- [Text for analysis]:
╔══
Kicks off
WHAT to do about Russia? A breathless Celtic fan phones us with this urgent comment: "If there's irrefutable proof that Russia is behind the biological weapons attack on UK soil then the only punitive action should be to expel Zenit St Petersburg from the Europa League with the last team they played – whoever that was – taking their place."
Egged on
OUR boiling eggs stories remind Ian Young: "A friend I shared digs with at Edinburgh Uni in the 1960s used to stay longer in bed in the morning, then save time by putting his breakfast egg in the kettle which he was boiling to make his breakfast tea. The same chap would determine when his socks needed washing by throwing them at the bedroom wall and if they stuck there, they needed washed."
Royal occasion
THE sad death of comedian Jim Bowen reminds us of when he appeared at the Edinburgh Fringe to talk about his career and to put on a version of his rickety but much-loved quiz show Bullseye. A reader once told us he was at Jim's Fringe show where an Edinburgh girl was asked in the general knowledge part of the recreated game show: "Which old Queen was retired to Long Beach, California?" She answered: "Liberace."
Hair-raising
TALKING about the great Cunard liners, entertainer Jimmie Macgregor rounds off our apprentice stories by recalling: "We were filming the White Heather Club on board the QE2 just before it was launched at Clydebank. As I was descending a gang-plank I met a young apprentice coming up. 'Wherrs a' the burds?' he enquired, expecting to meet the White Heather Club dancers. I had to inform him that there wiz nae burds, as they had broken for lunch. He swore then cheerfully added, 'And here's me went and combed up a' ma herr ana' tae'."
Colourful tale
MANY people are mourning the death of scientist Stephen Hawking who tried to make difficult concepts about Earth and the universe understood by those without a scientific background. That didn't mean he was always serious. His daughter Lucy once told The Herald's Susan Swarbrick that her biggest mistake was dyeing her hair pink, and then orange, so that it ended up a startling vermilion. Said Lucy: "The only person who liked my hair was my Dad. I got a temporary job as a researcher in a television newsroom. It was an open-plan newsroom so viewers could see us all behind the presenter. Dad said my new hair made it very obvious to him whether I was at work or not. He thought that was excellent."
Light goes on
TODAY'S piece of whimsy comes from a Partick reader who emails: "Just imagine someone comes up to you, unbuttons your shirt, stares at you from top to bottom and then leaves.
"That's how fridges must feel."
Glasgow laugh
FOLK are still recalling the humour of the late Ken Dodd, and Tom Peck says: "Ken was on the Michael Parkinson Show where he explained, 'If you tell a joke in Glasgow, they laugh. In Birmingham, they don't.' When Parky asked, 'Why's that?' he replied, 'They can't hear it'."
Watch him
NOPE, can’t escape a colleague who corners me and announces: “A distant relative has left me a priceless watch in her will. Hope it’s not a wind-up.”
╚══
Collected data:
╔══
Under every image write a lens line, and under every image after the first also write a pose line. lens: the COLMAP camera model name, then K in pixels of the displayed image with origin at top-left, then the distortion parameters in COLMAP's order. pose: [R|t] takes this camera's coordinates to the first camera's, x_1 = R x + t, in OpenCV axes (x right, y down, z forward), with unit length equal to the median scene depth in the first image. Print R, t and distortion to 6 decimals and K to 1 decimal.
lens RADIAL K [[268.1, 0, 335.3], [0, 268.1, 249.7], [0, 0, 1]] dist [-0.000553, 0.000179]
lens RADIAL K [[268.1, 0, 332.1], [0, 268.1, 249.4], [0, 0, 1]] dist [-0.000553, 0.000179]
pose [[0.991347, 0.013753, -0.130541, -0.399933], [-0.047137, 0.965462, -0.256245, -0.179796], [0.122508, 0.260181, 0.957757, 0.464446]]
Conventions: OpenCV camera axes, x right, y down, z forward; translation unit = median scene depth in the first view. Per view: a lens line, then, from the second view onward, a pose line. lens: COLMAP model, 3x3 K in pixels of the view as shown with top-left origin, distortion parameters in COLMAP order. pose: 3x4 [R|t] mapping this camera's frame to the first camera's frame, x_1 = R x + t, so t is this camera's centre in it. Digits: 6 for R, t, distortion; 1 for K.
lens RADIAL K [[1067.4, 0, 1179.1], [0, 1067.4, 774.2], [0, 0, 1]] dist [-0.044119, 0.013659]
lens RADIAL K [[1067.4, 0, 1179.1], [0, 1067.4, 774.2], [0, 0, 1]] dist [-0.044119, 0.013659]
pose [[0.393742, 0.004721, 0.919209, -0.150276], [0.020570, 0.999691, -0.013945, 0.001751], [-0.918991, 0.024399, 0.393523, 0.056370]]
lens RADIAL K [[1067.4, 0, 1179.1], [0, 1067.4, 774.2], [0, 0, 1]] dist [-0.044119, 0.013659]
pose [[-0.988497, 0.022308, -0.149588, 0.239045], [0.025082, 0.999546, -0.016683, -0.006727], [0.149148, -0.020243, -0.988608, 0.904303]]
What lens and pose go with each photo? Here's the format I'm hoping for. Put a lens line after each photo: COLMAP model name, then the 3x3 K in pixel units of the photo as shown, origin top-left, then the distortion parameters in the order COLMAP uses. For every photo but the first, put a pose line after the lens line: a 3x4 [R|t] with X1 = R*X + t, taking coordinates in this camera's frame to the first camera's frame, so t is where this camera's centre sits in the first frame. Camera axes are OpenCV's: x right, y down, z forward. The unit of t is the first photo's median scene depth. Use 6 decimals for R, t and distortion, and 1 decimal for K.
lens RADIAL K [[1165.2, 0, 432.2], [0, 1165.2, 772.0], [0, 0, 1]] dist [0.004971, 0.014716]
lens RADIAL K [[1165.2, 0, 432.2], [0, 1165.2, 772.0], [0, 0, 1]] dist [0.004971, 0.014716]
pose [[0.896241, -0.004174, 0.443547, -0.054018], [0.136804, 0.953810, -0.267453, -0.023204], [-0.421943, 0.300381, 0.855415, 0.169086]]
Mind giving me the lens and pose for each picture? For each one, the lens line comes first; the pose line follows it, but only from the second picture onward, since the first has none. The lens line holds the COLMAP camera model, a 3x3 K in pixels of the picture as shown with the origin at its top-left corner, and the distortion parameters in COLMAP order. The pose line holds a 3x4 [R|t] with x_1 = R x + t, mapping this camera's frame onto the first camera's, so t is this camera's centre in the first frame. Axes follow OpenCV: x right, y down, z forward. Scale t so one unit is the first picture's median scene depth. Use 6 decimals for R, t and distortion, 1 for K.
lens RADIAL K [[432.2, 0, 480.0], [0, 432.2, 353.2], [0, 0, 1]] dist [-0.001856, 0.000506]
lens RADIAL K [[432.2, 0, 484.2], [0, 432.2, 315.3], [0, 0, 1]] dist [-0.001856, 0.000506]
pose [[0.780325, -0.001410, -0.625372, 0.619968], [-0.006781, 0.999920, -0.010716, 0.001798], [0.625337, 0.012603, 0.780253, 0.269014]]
╚══
- [What to work on]:
1. Reproduce the stretch of the newspaper column from "Light goes on" through "and then leaves.", word for word.
2. According to the newspaper column, what color did Lucy Hawking's hair end up after she dyed it pink and then orange?
Rely solely on the newspaper column for every response.

- [Responses by task]:
1.
Light goes on
TODAY'S piece of whimsy comes from a Partick reader who emails: "Just imagine someone comes up to you, unbuttons your shirt, stares at you from top to bottom and then leaves.

2. A startling vermilion.